* [Action item]: Only the lines of the data below from the one with "f_number: 13" through the one with "exposure_s: 1/2110" are wanted. Repeat them exactly.

* [Data for the task]:

************

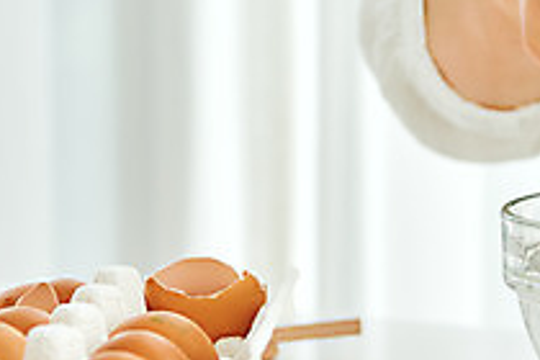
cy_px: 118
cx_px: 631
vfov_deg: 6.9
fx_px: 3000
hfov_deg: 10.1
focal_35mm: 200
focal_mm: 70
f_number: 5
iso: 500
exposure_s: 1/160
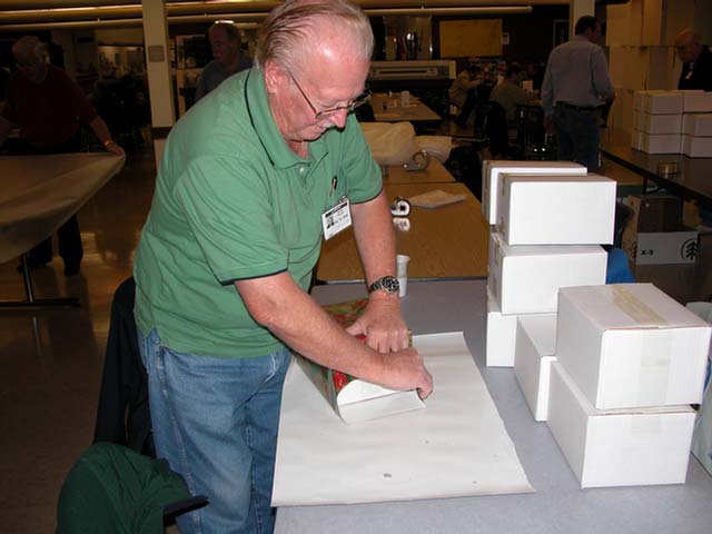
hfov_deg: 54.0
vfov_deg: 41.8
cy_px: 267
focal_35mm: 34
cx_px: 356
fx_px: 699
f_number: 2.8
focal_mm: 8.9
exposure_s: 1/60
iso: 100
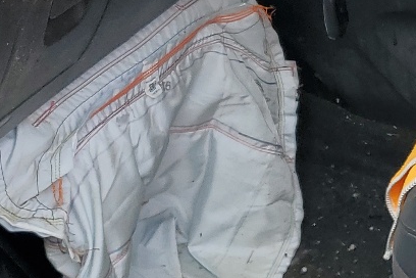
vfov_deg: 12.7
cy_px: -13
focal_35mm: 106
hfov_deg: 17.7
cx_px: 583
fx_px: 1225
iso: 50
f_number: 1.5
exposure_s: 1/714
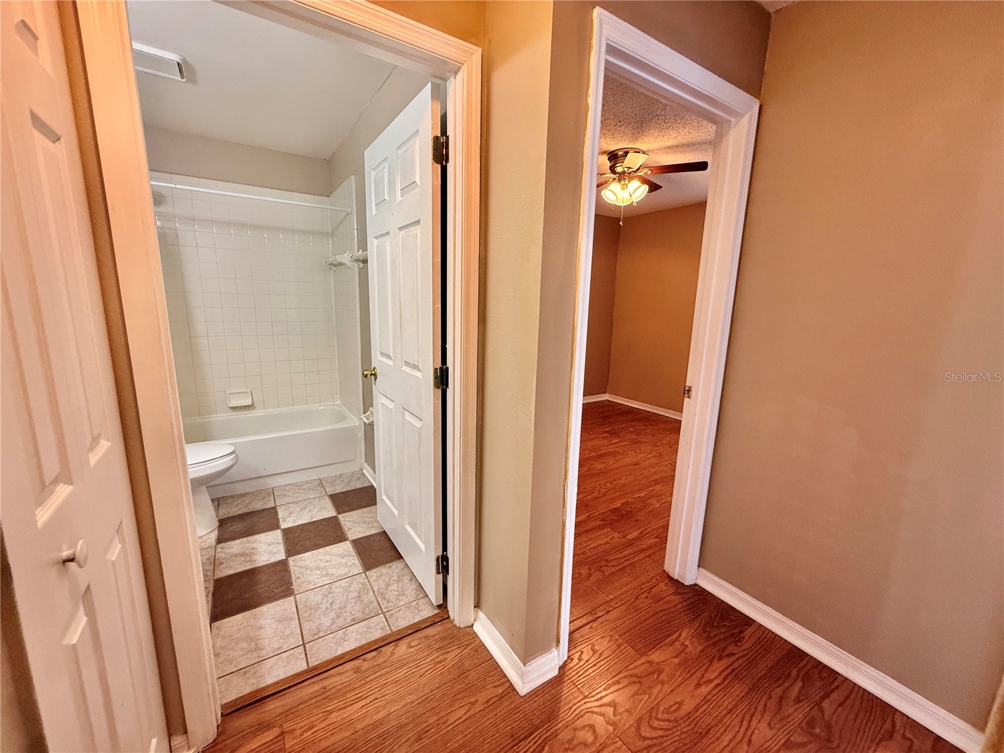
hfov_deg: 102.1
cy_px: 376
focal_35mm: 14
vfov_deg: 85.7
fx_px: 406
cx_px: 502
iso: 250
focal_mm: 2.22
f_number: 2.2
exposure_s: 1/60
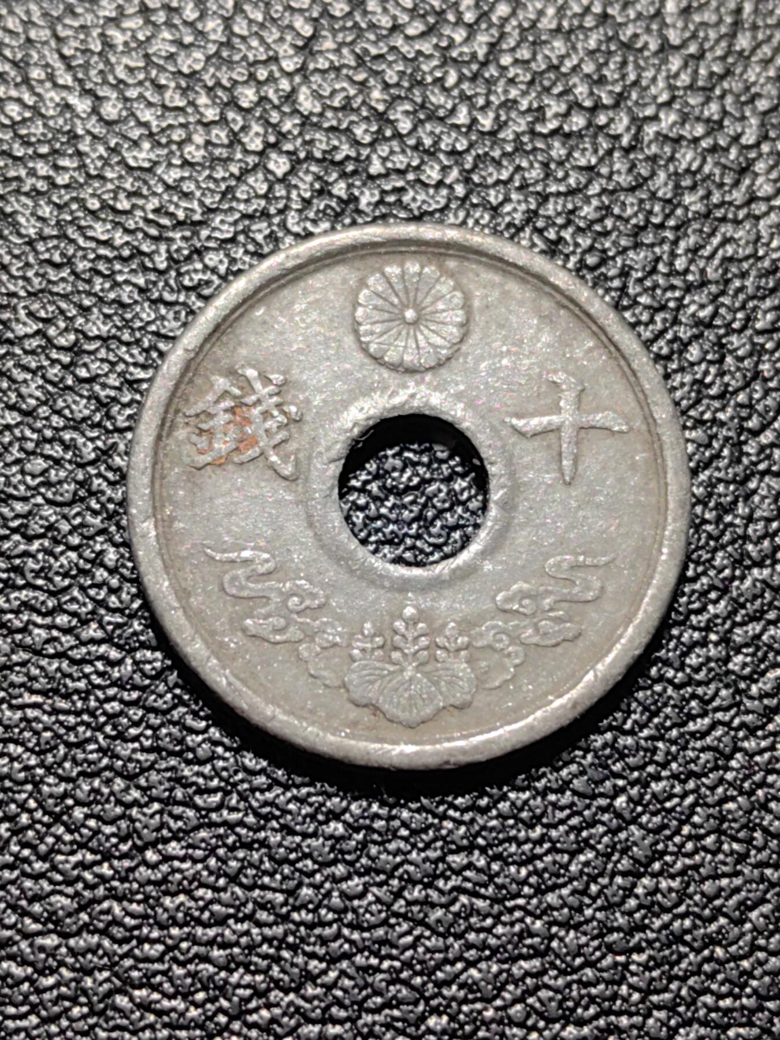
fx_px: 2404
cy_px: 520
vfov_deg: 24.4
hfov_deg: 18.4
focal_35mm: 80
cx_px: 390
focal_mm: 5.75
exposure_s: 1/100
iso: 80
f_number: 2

************

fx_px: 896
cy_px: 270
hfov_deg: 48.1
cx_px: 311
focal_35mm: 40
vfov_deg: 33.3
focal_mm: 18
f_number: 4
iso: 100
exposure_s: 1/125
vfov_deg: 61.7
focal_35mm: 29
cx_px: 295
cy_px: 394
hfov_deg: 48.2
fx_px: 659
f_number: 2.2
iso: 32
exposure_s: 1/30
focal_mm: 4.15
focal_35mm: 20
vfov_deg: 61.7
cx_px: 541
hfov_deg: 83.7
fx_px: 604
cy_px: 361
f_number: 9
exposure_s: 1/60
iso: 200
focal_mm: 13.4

************

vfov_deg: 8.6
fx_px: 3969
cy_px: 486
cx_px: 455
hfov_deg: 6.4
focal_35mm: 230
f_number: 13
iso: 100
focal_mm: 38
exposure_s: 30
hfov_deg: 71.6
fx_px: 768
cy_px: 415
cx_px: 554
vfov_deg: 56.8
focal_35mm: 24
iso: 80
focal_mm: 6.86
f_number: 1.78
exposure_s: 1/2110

************

* [Task response]:
f_number: 13
iso: 100
focal_mm: 38
exposure_s: 30
hfov_deg: 71.6
fx_px: 768
cy_px: 415
cx_px: 554
vfov_deg: 56.8
focal_35mm: 24
iso: 80
focal_mm: 6.86
f_number: 1.78
exposure_s: 1/2110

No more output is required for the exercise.